**Article**:
_ _ _ _ _ _ _
Ce sont les résultats — pour les Savoyards et les Niçois — de ce processus qu'Hubert Heyries étudie dans la seconde partie : "Entre deux pays (1860)". En trois chapitres, l'historien retrace les bouleversements voire la mutation qui se produisit au sein de l'armée piémontaise en train de devenir armée italienne au cours d'un bref laps de temps qui vit les événements s'accélérer. Le quatrième chapitre évoque "Le tourbillon risorgimental", le contexte et les conditions du choix personnel que durent effectuer les officiers : six semaines très exactement, du 14 juin au 1er août. En effet, si la décision de la majorité des Savoyards et des Niçois, après qu'ils se furent prononcés par plébiscite en avril 1860, y compris les militaires traités par Cavour en citoyens-soldats, s'imposait à l'ensemble des populations, les articles 5 et 6 du traité de Turin du 24 mars 1860 réservaient un sort spécial aux cadres. Ils leur promettaient de conserver les droits acquis au service du gouvernement sarde s'ils optaient pour la nationalité et l'armée françaises. Cela signifiait que leur intégration se ferait à ancienneté et grade équivalents au risque de heurter leurs collègues, français de plus longue date. Mais ils pouvaient conserver la nationalité sarde et leur place dans l'armée piémontaise à condition de transporter leur domicile en Italie dans le délai d'un an.

Or, la profonde transformation de l'armée piémontaise qui ne pouvait pas ne pas influer sur la détermination des officiers était loin de jouer en défaveur des cadres savoyards et niçois. On leur attribua un rôle de premier plan, auquel le mythe évoqué précédemment ne fut pas étranger, dans l'amalgame prénational des anciens états de Lombardie et d'Italie centrale et dans une italianisation des troupes qui fut d'abord une piémontisation. Certes, au prix d'une dispersion géographique dans les garnisons et d'une dispersion dans les unités que connaissaient cependant déjà les Niçois, moins les Savoyards encore que, dès avant 1860, la moitié d'entre eux était répartie dans l'ensemble de l'armée sarde ; au prix aussi d'une acculturation linguistique plus difficile pour les seconds que pour les premiers mais avec la perspective d'une carrière rapide.
_ _ _ _ _ _ _
**Données**:
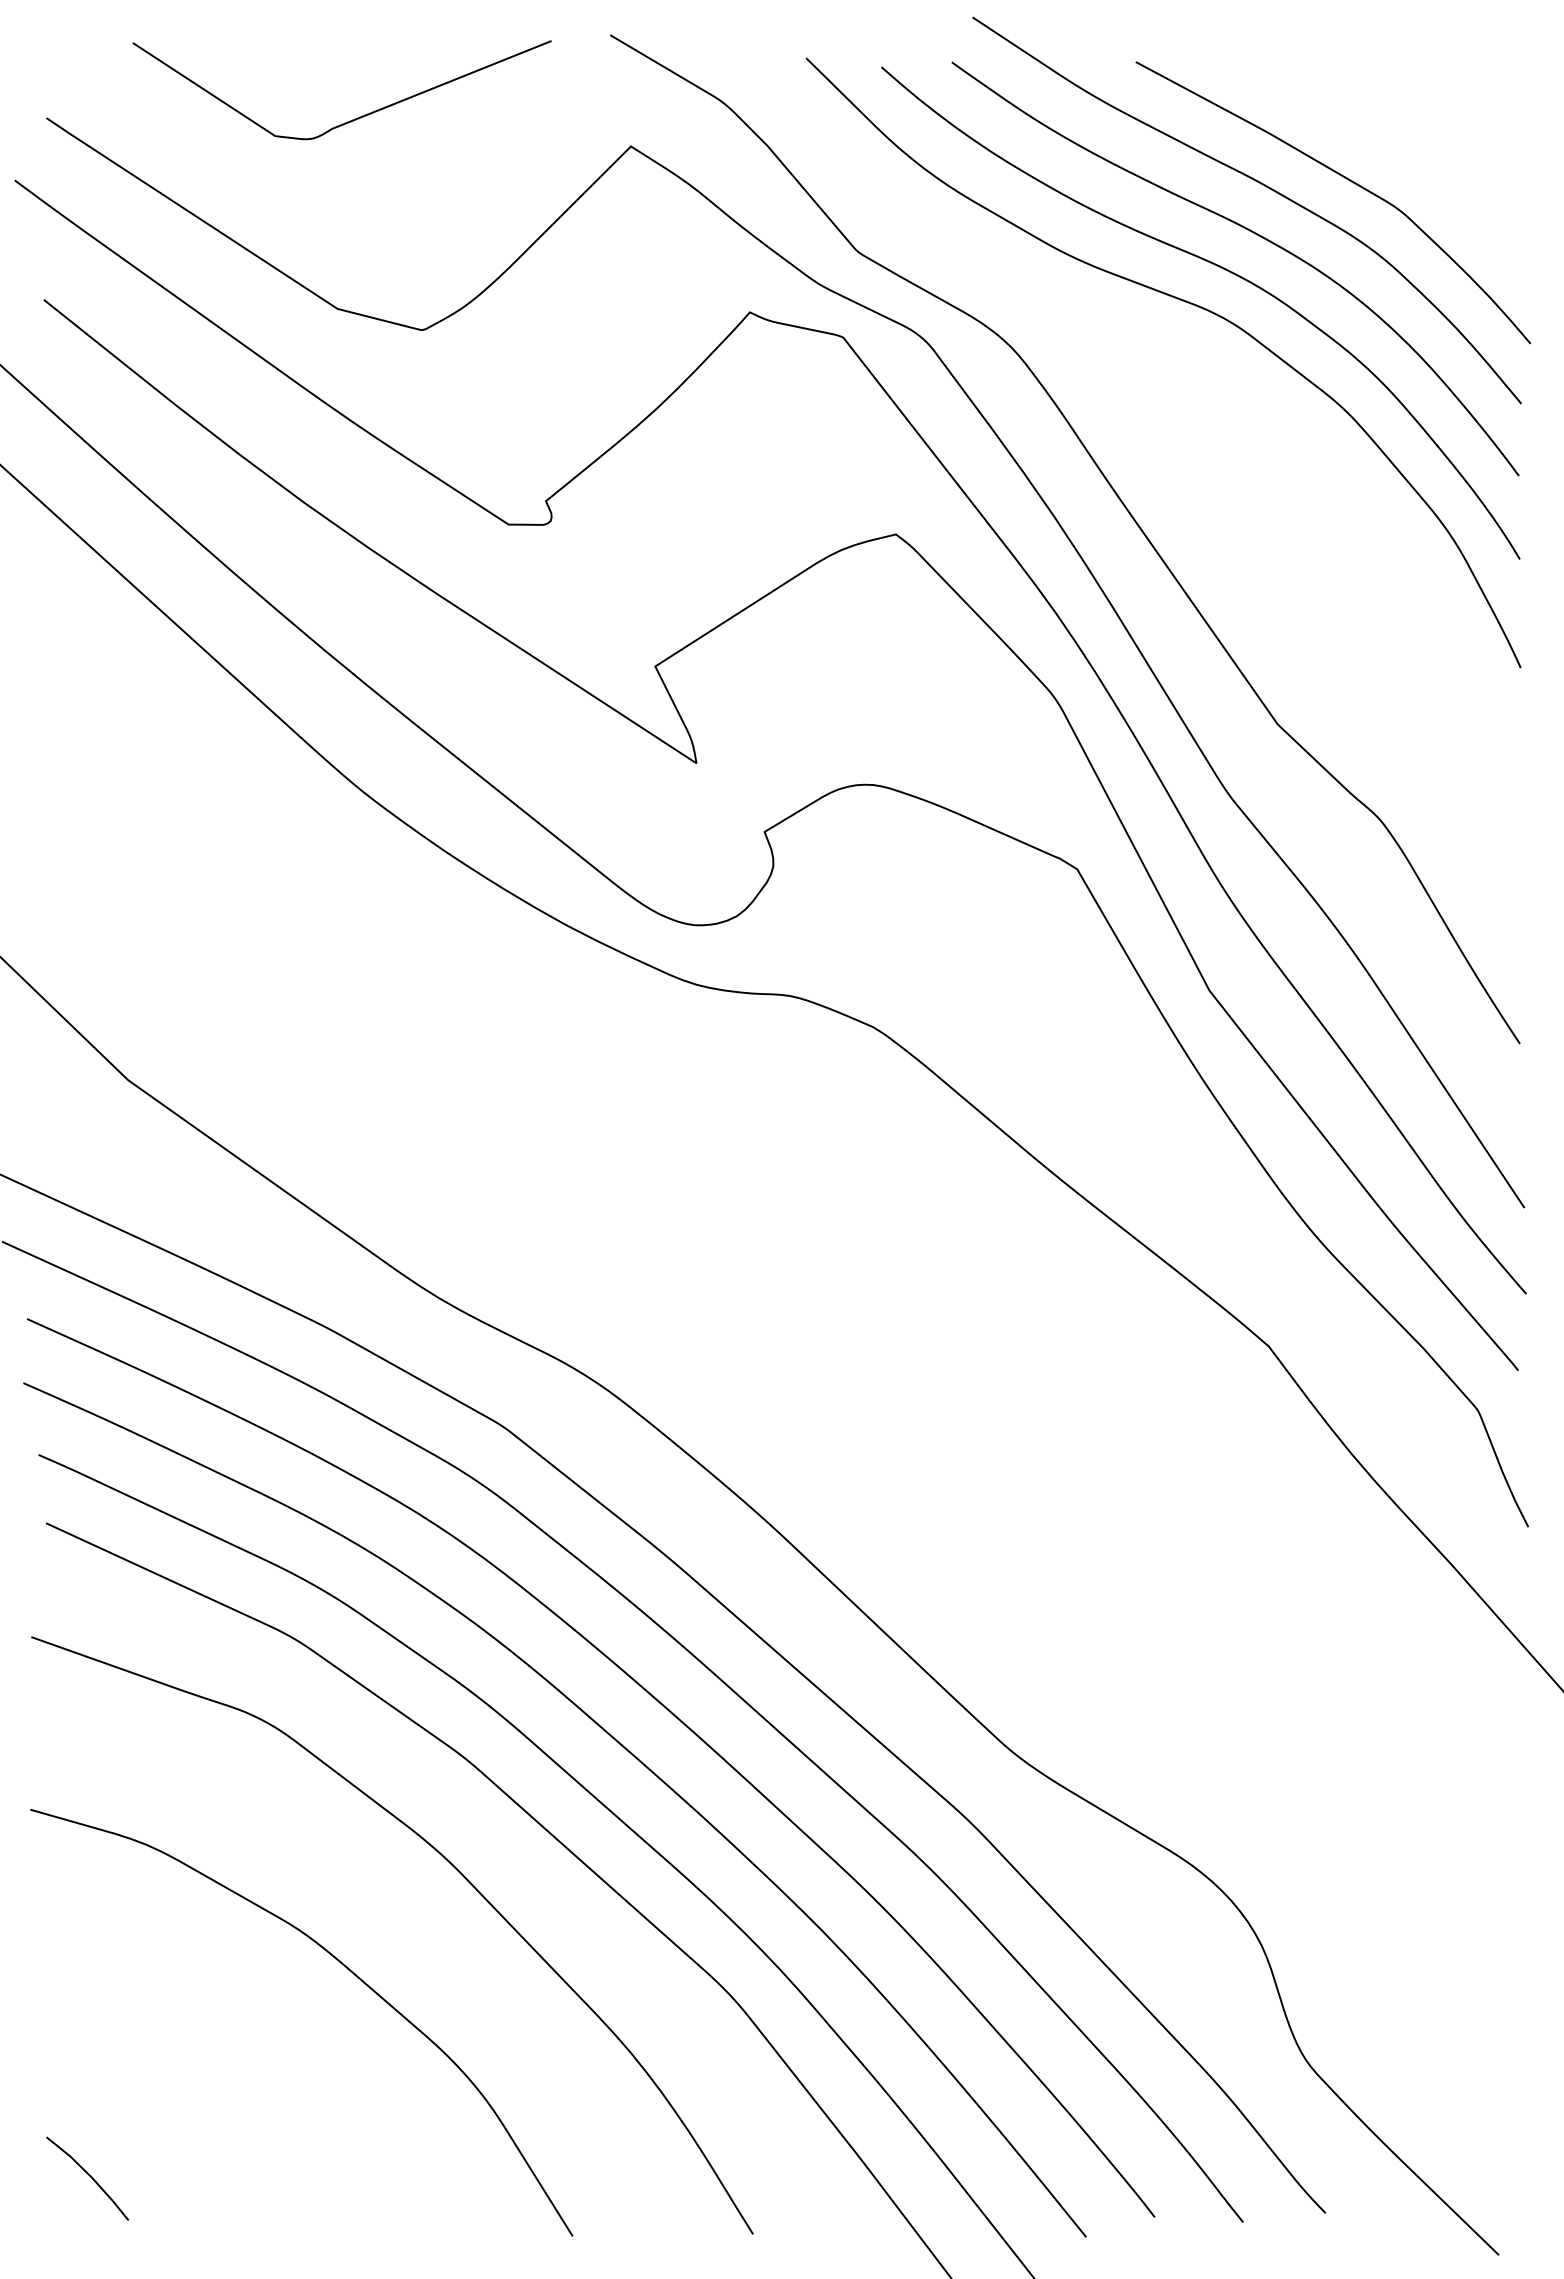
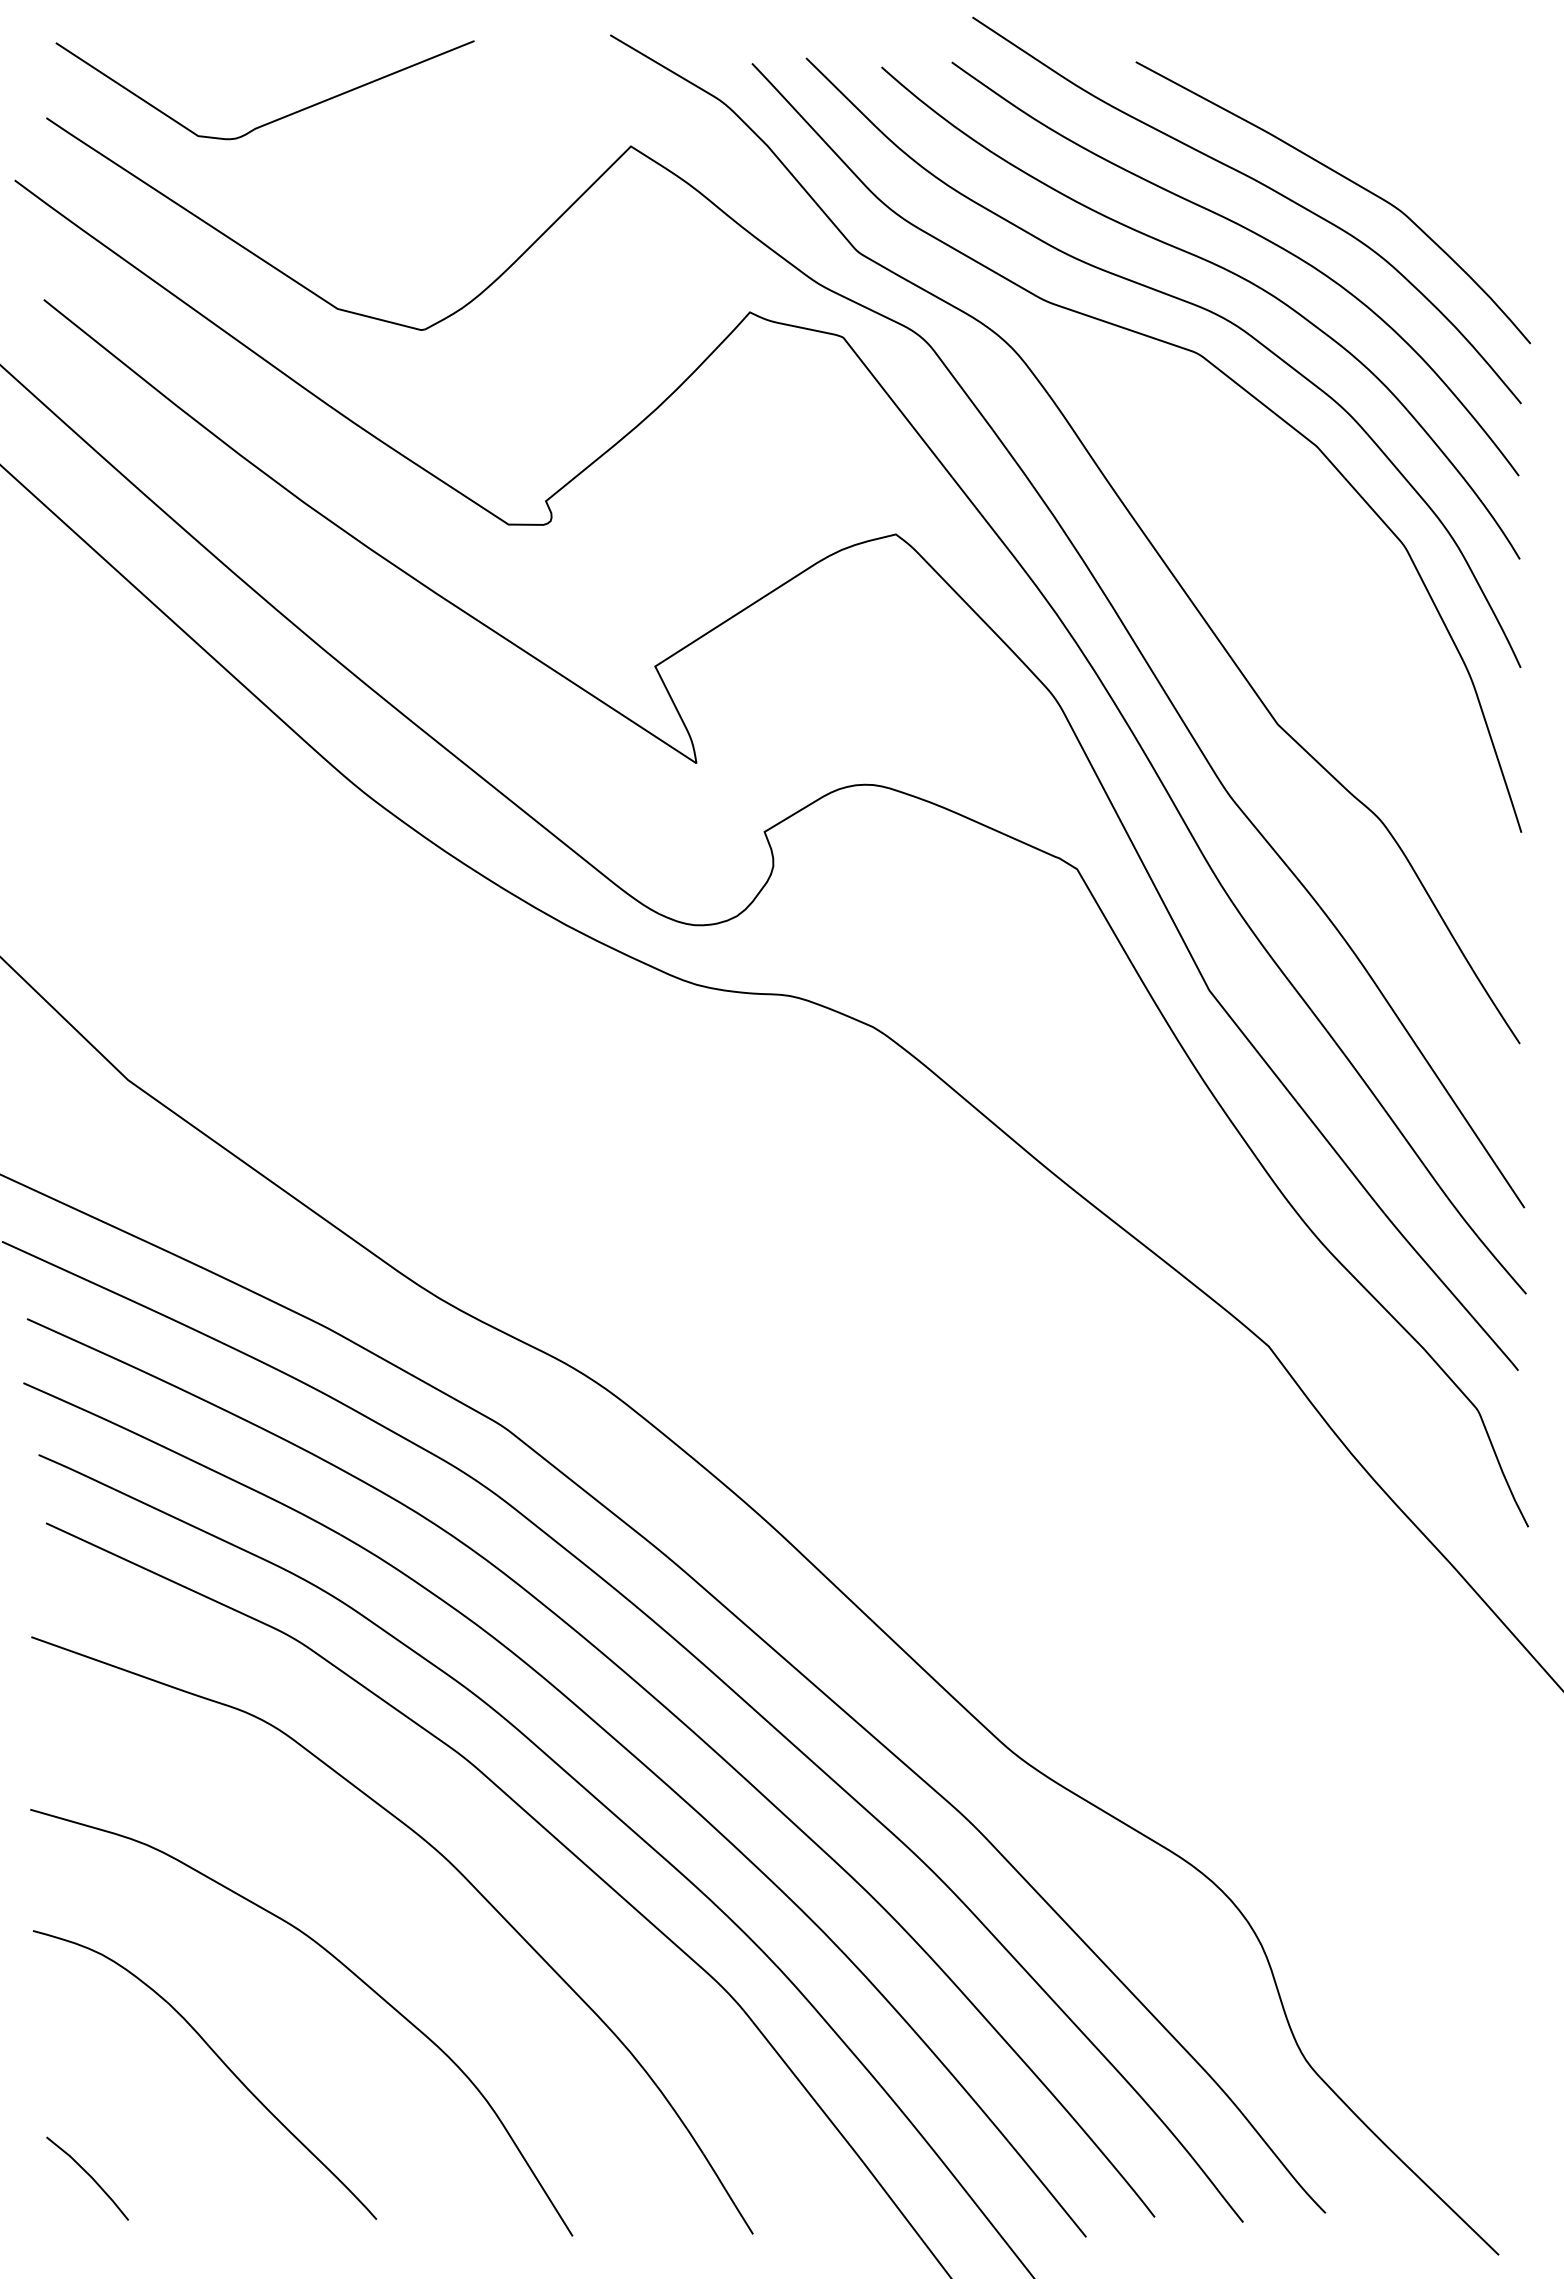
curve at (354, 118) position: (354, 118) -> (277, 118)
curve at (1171, 345): none -> present
curve at (219, 2059): none -> present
_ _ _ _ _ _ _
**Consigne 1**:
Répondez brièvement à ces questions sur l'article consacré aux officiers savoyards et niçois :
(a) Combien de temps les officiers eurent-ils pour faire leur choix personnel, et entre quelles dates ?
(b) Quels articles du traité de Turin réservaient un sort spécial aux cadres ?
(c) Avant 1860, quelle part des Savoyards était déjà répartie dans l'ensemble de l'armée sarde ?
**Consigne 2**:
Prolongez l'article sur les officiers savoyards et niçois à partir de sa dernière phrase.

**Réponse 1**:
(a) Six semaines, du 14 juin au 1er août.
(b) Les articles 5 et 6 du traité de Turin du 24 mars 1860.
(c) La moitié d'entre eux.

**Réponse 2**:
Dans le chapitre cinquième, l'historien analyse avec finesse les calculs politiques et stratégiques dont ces militaires furent les otages. Certes, ils votèrent malgré les difficultés de l'organisation d'un tel scrutin, les Savoyards en même temps que leurs "compatriotes" civils, les Niçois une semaine après eux, en raison d'une manœuvre de Cavour pensant que les résultats du vote de ceux-ci orienteraient le vote de ceux-là. Certes, une écrasante majorité, 93 % des Savoyards, 88,7 % des Niçois, se prononça pour l'annexion — dénommée cession du côté piémontais - à la France, chiffres à rapprocher cependant des 99,7 % des oui chez les civils savoyards et des 99, 26 % obtenus chez les civils niçois ; outre que deux fois plus de militaires niçois que savoyards votèrent non, il y eut tout de même 9 % d'abstentions. Le oui signifiait la perspective d'un système conscriptionnel moins lourd voire une libération immédiate pour certains d'entre eux étant donné la différence de durée des services respectifs en France et au Piémont et l'absence d'une réserve en France.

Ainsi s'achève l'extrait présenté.